20th March 1943

Grey skies, rather thick cloud.  

A new chief clerk came this morning, a Mr. Walling, son of old Walling who is manager of Benham’s printing works.  He seemed quite a decent sort of man, and I think would be a help to us.  He would certainly keep the girls in order.

Poulter introduced me to a Lieutenant Thompson, son of Prof.

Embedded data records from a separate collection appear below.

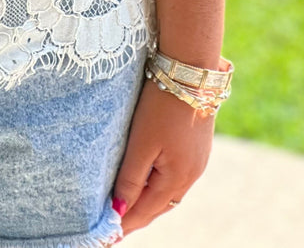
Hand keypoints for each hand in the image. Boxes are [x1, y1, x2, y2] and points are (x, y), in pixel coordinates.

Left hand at [112, 76, 215, 233]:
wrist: (191, 72)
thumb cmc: (162, 106)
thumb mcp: (141, 143)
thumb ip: (130, 179)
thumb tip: (120, 212)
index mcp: (177, 179)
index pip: (145, 212)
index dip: (125, 225)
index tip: (107, 238)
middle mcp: (191, 175)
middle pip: (159, 207)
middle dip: (137, 217)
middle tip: (114, 228)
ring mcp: (197, 161)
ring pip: (168, 193)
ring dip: (148, 202)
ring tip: (126, 208)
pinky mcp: (197, 147)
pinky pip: (174, 177)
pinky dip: (158, 185)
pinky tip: (147, 180)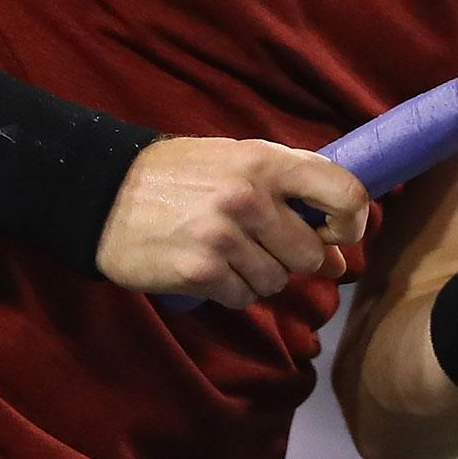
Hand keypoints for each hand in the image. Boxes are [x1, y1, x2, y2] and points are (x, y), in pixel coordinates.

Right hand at [95, 136, 369, 308]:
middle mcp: (250, 197)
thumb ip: (291, 196)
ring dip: (258, 276)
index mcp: (267, 161)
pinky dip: (231, 290)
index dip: (353, 222)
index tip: (340, 235)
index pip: (345, 192)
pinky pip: (242, 297)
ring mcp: (225, 237)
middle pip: (311, 253)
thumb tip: (339, 258)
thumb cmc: (180, 175)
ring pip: (277, 281)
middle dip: (293, 258)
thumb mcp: (237, 161)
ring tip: (227, 252)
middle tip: (262, 246)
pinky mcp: (200, 272)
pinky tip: (207, 268)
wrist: (104, 193)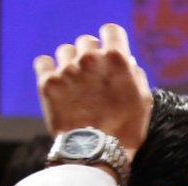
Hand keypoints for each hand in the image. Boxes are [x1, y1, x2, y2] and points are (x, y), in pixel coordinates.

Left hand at [34, 23, 151, 161]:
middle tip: (93, 76)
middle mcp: (90, 59)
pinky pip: (43, 62)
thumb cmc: (125, 130)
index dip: (111, 41)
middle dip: (90, 55)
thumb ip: (134, 74)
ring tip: (75, 83)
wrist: (95, 153)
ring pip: (65, 51)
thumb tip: (126, 61)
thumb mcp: (144, 100)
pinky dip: (49, 69)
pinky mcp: (48, 84)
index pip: (110, 30)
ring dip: (70, 62)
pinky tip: (56, 81)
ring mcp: (67, 70)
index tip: (109, 53)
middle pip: (86, 41)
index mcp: (116, 59)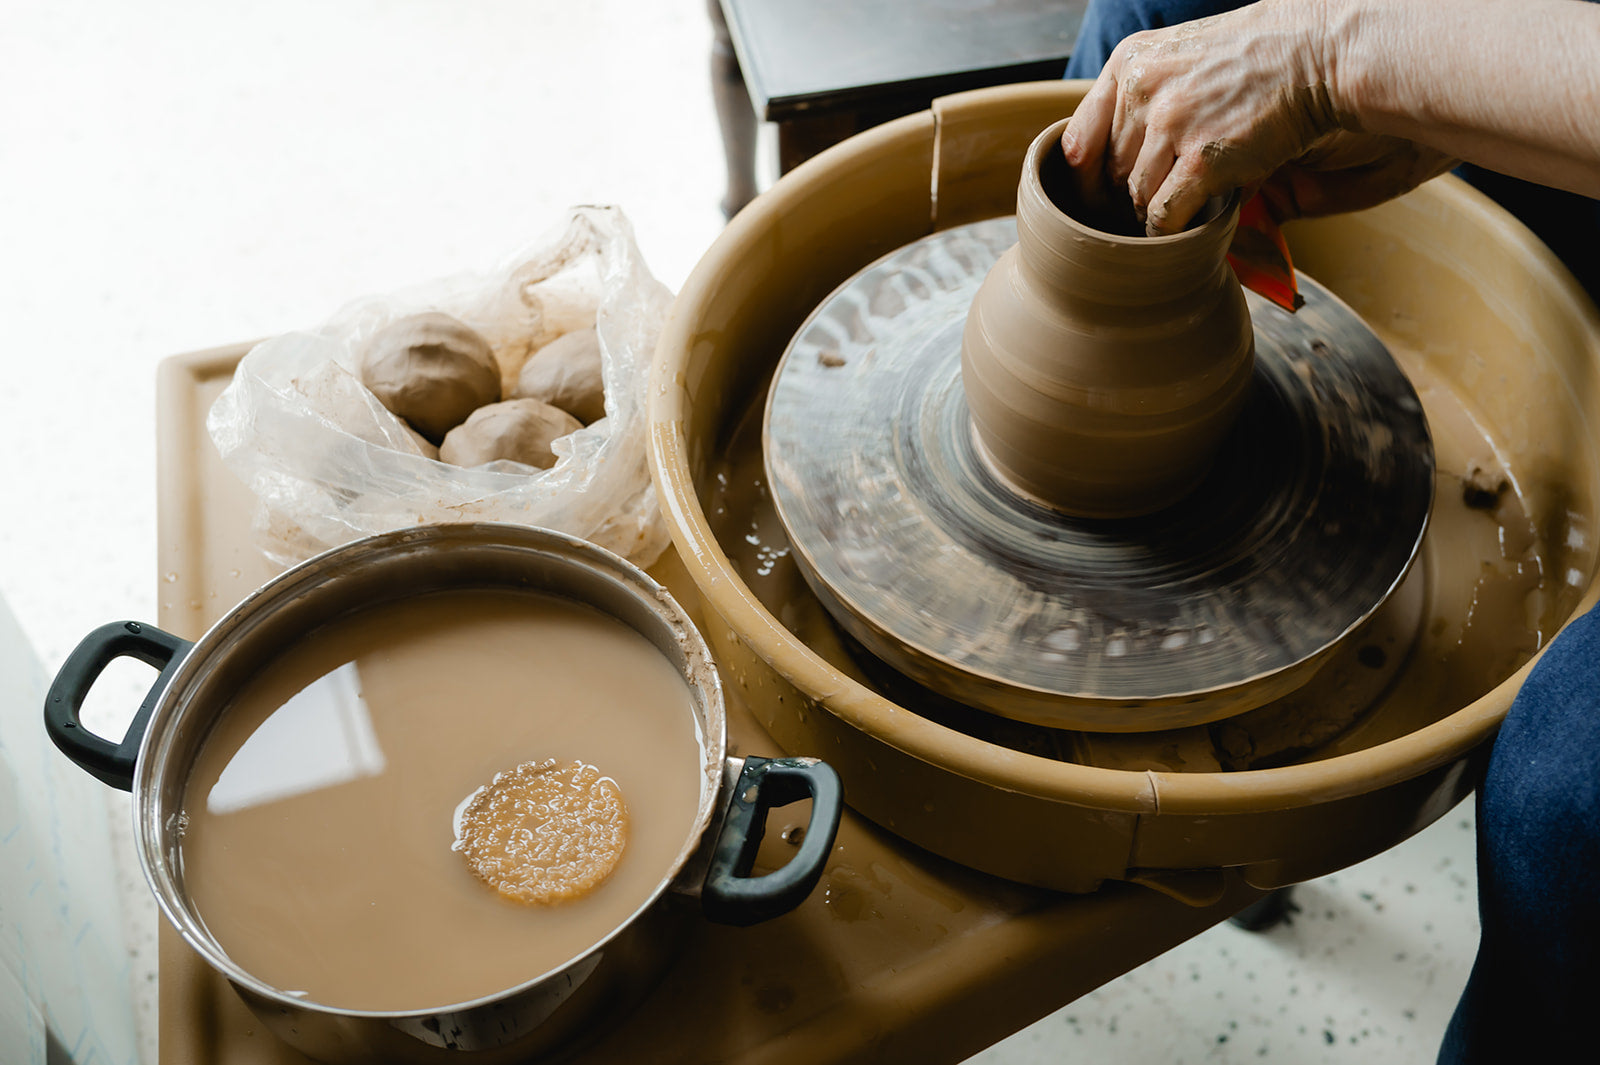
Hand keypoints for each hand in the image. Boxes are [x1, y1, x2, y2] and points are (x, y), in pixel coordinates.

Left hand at [1060, 0, 1451, 232]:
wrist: (1318, 54)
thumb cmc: (1257, 56)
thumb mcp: (1182, 53)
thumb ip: (1143, 92)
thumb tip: (1111, 147)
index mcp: (1129, 63)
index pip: (1077, 140)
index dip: (1084, 178)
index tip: (1094, 197)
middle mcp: (1142, 91)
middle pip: (1112, 171)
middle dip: (1129, 193)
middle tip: (1153, 202)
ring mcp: (1171, 125)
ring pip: (1137, 195)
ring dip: (1157, 209)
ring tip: (1185, 203)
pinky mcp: (1202, 160)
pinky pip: (1166, 214)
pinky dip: (1174, 227)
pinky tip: (1191, 224)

Thompson,Pprofessor of Latin at the University of North Wales, Bangor.  Poulter said I knew “all about North Wales” and understood Welsh, at which Lieutenant Thompson smiled rather pityingly and said “I’m afraid I don't.”  Miss Camilla Wybrants came in, wearing a green nurse’s dress, and looking very charming.  Poulter was greatly taken with her, and became very facetious on the subject of hospitals and nurses.  I wondered if she could guess what was the matter with him.  He goes back to London on Monday, but is very cheerful and happy about it.

Home to tea, and then to see Hampshire about hay etc.  We have got a little, but it is still very scarce.

Back to Holly Trees at 6, and finished some letters.  Went off to Lawford via Ipswich Road.  Just as I got to Skipping Street I heard the sirens, but I hurried along under the low clouds so as to get as far away from Colchester and the aerodrome as I could before anything happened, but nothing did and the all-clear came in ten minutes.  The moon showed through thin cloud for a few minutes, and then faded away as thicker clouds rolled up.  Some drops of rain fell, and a flight of rooks flapped over, heading for the great rookeries by Dedham Gun Hill.

This evening spent a lazy time reading by a roaring wood fire.  Not a plane about, the only sounds being an occasional train rumbling by.